_Written task:_
Set down all the lines below, each one exactly as shown.

Study material below:

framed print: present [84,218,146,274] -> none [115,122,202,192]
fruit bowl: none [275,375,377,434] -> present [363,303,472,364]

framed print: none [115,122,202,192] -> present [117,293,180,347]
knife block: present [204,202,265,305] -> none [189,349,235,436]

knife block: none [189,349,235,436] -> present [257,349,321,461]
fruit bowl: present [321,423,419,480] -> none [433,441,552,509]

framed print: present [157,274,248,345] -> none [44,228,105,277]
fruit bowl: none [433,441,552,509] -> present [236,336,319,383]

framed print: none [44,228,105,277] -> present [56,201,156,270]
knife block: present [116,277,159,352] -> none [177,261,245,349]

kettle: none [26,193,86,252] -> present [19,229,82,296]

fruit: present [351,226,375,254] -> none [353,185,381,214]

End of Study material.

_Answer space:_
framed print: present [84,218,146,274] -> none [115,122,202,192]
fruit bowl: none [275,375,377,434] -> present [363,303,472,364]

framed print: none [115,122,202,192] -> present [117,293,180,347]
knife block: present [204,202,265,305] -> none [189,349,235,436]

knife block: none [189,349,235,436] -> present [257,349,321,461]
fruit bowl: present [321,423,419,480] -> none [433,441,552,509]

framed print: present [157,274,248,345] -> none [44,228,105,277]
fruit bowl: none [433,441,552,509] -> present [236,336,319,383]

framed print: none [44,228,105,277] -> present [56,201,156,270]
knife block: present [116,277,159,352] -> none [177,261,245,349]

kettle: none [26,193,86,252] -> present [19,229,82,296]

fruit: present [351,226,375,254] -> none [353,185,381,214]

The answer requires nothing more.